» **Prompt**
Your job is to write out each record exactly, leaving none out.

» **Supplied entries**
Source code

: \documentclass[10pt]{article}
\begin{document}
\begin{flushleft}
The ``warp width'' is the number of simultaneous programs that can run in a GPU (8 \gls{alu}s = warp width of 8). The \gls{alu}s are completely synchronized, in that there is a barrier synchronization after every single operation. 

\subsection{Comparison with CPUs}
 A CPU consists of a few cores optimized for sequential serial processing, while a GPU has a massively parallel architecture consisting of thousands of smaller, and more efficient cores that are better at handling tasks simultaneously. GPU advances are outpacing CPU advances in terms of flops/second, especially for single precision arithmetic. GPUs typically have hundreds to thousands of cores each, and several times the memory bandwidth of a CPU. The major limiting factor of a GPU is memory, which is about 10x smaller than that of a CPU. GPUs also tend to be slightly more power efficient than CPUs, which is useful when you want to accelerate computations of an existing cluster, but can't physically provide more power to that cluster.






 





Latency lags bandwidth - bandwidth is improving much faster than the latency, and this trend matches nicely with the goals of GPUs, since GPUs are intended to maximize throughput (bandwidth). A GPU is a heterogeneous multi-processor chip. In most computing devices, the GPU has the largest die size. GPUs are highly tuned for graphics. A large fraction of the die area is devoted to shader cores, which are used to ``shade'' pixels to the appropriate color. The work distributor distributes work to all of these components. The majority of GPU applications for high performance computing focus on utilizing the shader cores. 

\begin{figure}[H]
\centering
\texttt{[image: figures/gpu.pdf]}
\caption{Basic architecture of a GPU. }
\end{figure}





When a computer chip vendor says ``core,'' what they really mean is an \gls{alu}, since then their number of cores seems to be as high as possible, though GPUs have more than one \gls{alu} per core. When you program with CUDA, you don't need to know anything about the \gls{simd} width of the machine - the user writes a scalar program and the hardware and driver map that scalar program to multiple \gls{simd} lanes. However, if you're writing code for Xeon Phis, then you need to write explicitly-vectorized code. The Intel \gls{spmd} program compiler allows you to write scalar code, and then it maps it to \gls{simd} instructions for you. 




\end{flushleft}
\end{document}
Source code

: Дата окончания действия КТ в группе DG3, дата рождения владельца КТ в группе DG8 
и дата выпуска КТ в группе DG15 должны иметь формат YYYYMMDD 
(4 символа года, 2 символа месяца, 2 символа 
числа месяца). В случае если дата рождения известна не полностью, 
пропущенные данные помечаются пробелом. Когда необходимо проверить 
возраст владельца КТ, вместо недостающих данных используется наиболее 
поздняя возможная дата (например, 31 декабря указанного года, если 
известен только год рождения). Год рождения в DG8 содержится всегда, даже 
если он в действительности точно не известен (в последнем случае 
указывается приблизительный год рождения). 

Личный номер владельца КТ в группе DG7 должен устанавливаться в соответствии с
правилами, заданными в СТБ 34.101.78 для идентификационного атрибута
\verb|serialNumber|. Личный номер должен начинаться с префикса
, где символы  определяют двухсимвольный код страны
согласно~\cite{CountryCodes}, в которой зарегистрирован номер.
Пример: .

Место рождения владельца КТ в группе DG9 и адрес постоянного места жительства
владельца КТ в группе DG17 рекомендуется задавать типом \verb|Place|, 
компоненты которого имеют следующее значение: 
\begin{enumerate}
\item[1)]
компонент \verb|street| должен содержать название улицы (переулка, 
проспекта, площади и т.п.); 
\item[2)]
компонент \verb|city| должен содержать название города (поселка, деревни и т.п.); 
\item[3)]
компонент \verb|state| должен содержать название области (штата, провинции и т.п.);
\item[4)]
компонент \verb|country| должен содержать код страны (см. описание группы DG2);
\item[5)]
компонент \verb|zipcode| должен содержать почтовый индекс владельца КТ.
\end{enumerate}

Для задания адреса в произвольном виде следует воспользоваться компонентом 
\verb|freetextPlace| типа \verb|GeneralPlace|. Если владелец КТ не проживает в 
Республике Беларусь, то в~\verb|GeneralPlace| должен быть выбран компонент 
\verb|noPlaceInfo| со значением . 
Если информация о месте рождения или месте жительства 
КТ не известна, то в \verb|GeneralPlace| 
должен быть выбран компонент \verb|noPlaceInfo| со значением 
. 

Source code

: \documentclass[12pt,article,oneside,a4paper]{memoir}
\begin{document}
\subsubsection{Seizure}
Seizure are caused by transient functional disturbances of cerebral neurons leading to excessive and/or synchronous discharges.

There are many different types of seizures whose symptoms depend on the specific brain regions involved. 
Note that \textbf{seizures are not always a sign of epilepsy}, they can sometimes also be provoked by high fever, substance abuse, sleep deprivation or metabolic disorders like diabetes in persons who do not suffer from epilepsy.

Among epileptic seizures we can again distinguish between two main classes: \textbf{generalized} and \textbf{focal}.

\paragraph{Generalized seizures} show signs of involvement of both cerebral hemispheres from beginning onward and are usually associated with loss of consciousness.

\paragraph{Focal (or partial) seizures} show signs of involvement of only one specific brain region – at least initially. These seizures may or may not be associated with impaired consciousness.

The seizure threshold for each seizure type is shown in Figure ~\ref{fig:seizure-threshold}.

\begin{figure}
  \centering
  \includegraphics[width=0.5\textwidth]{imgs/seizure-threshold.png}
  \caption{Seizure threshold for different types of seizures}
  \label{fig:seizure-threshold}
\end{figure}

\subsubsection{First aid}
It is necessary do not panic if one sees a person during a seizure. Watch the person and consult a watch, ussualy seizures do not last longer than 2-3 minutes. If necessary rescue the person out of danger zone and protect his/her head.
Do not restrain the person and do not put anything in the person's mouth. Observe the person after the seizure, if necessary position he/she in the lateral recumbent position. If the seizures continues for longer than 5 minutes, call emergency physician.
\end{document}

» **Result**
Source code

: \documentclass[10pt]{article}
\begin{document}
\begin{flushleft}
The ``warp width'' is the number of simultaneous programs that can run in a GPU (8 \gls{alu}s = warp width of 8). The \gls{alu}s are completely synchronized, in that there is a barrier synchronization after every single operation. 

\subsection{Comparison with CPUs}
 A CPU consists of a few cores optimized for sequential serial processing, while a GPU has a massively parallel architecture consisting of thousands of smaller, and more efficient cores that are better at handling tasks simultaneously. GPU advances are outpacing CPU advances in terms of flops/second, especially for single precision arithmetic. GPUs typically have hundreds to thousands of cores each, and several times the memory bandwidth of a CPU. The major limiting factor of a GPU is memory, which is about 10x smaller than that of a CPU. GPUs also tend to be slightly more power efficient than CPUs, which is useful when you want to accelerate computations of an existing cluster, but can't physically provide more power to that cluster.






 





Latency lags bandwidth - bandwidth is improving much faster than the latency, and this trend matches nicely with the goals of GPUs, since GPUs are intended to maximize throughput (bandwidth). A GPU is a heterogeneous multi-processor chip. In most computing devices, the GPU has the largest die size. GPUs are highly tuned for graphics. A large fraction of the die area is devoted to shader cores, which are used to ``shade'' pixels to the appropriate color. The work distributor distributes work to all of these components. The majority of GPU applications for high performance computing focus on utilizing the shader cores. 

\begin{figure}[H]
\centering
\texttt{[image: figures/gpu.pdf]}
\caption{Basic architecture of a GPU. }
\end{figure}





When a computer chip vendor says ``core,'' what they really mean is an \gls{alu}, since then their number of cores seems to be as high as possible, though GPUs have more than one \gls{alu} per core. When you program with CUDA, you don't need to know anything about the \gls{simd} width of the machine - the user writes a scalar program and the hardware and driver map that scalar program to multiple \gls{simd} lanes. However, if you're writing code for Xeon Phis, then you need to write explicitly-vectorized code. The Intel \gls{spmd} program compiler allows you to write scalar code, and then it maps it to \gls{simd} instructions for you. 




\end{flushleft}
\end{document}
Source code

: Дата окончания действия КТ в группе DG3, дата рождения владельца КТ в группе DG8 
и дата выпуска КТ в группе DG15 должны иметь формат YYYYMMDD 
(4 символа года, 2 символа месяца, 2 символа 
числа месяца). В случае если дата рождения известна не полностью, 
пропущенные данные помечаются пробелом. Когда необходимо проверить 
возраст владельца КТ, вместо недостающих данных используется наиболее 
поздняя возможная дата (например, 31 декабря указанного года, если 
известен только год рождения). Год рождения в DG8 содержится всегда, даже 
если он в действительности точно не известен (в последнем случае 
указывается приблизительный год рождения). 

Личный номер владельца КТ в группе DG7 должен устанавливаться в соответствии с
правилами, заданными в СТБ 34.101.78 для идентификационного атрибута
\verb|serialNumber|. Личный номер должен начинаться с префикса
, где символы  определяют двухсимвольный код страны
согласно~\cite{CountryCodes}, в которой зарегистрирован номер.
Пример: .

Место рождения владельца КТ в группе DG9 и адрес постоянного места жительства
владельца КТ в группе DG17 рекомендуется задавать типом \verb|Place|, 
компоненты которого имеют следующее значение: 
\begin{enumerate}
\item[1)]
компонент \verb|street| должен содержать название улицы (переулка, 
проспекта, площади и т.п.); 
\item[2)]
компонент \verb|city| должен содержать название города (поселка, деревни и т.п.); 
\item[3)]
компонент \verb|state| должен содержать название области (штата, провинции и т.п.);
\item[4)]
компонент \verb|country| должен содержать код страны (см. описание группы DG2);
\item[5)]
компонент \verb|zipcode| должен содержать почтовый индекс владельца КТ.
\end{enumerate}

Для задания адреса в произвольном виде следует воспользоваться компонентом 
\verb|freetextPlace| типа \verb|GeneralPlace|. Если владелец КТ не проживает в 
Республике Беларусь, то в~\verb|GeneralPlace| должен быть выбран компонент 
\verb|noPlaceInfo| со значением . 
Если информация о месте рождения или месте жительства 
КТ не известна, то в \verb|GeneralPlace| 
должен быть выбран компонент \verb|noPlaceInfo| со значением 
. 

Source code

: \documentclass[12pt,article,oneside,a4paper]{memoir}
\begin{document}
\subsubsection{Seizure}
Seizure are caused by transient functional disturbances of cerebral neurons leading to excessive and/or synchronous discharges.

There are many different types of seizures whose symptoms depend on the specific brain regions involved. 
Note that \textbf{seizures are not always a sign of epilepsy}, they can sometimes also be provoked by high fever, substance abuse, sleep deprivation or metabolic disorders like diabetes in persons who do not suffer from epilepsy.

Among epileptic seizures we can again distinguish between two main classes: \textbf{generalized} and \textbf{focal}.

\paragraph{Generalized seizures} show signs of involvement of both cerebral hemispheres from beginning onward and are usually associated with loss of consciousness.

\paragraph{Focal (or partial) seizures} show signs of involvement of only one specific brain region – at least initially. These seizures may or may not be associated with impaired consciousness.

The seizure threshold for each seizure type is shown in Figure ~\ref{fig:seizure-threshold}.

\begin{figure}
  \centering
  \includegraphics[width=0.5\textwidth]{imgs/seizure-threshold.png}
  \caption{Seizure threshold for different types of seizures}
  \label{fig:seizure-threshold}
\end{figure}

\subsubsection{First aid}
It is necessary do not panic if one sees a person during a seizure. Watch the person and consult a watch, ussualy seizures do not last longer than 2-3 minutes. If necessary rescue the person out of danger zone and protect his/her head.
Do not restrain the person and do not put anything in the person's mouth. Observe the person after the seizure, if necessary position he/she in the lateral recumbent position. If the seizures continues for longer than 5 minutes, call emergency physician.
\end{document}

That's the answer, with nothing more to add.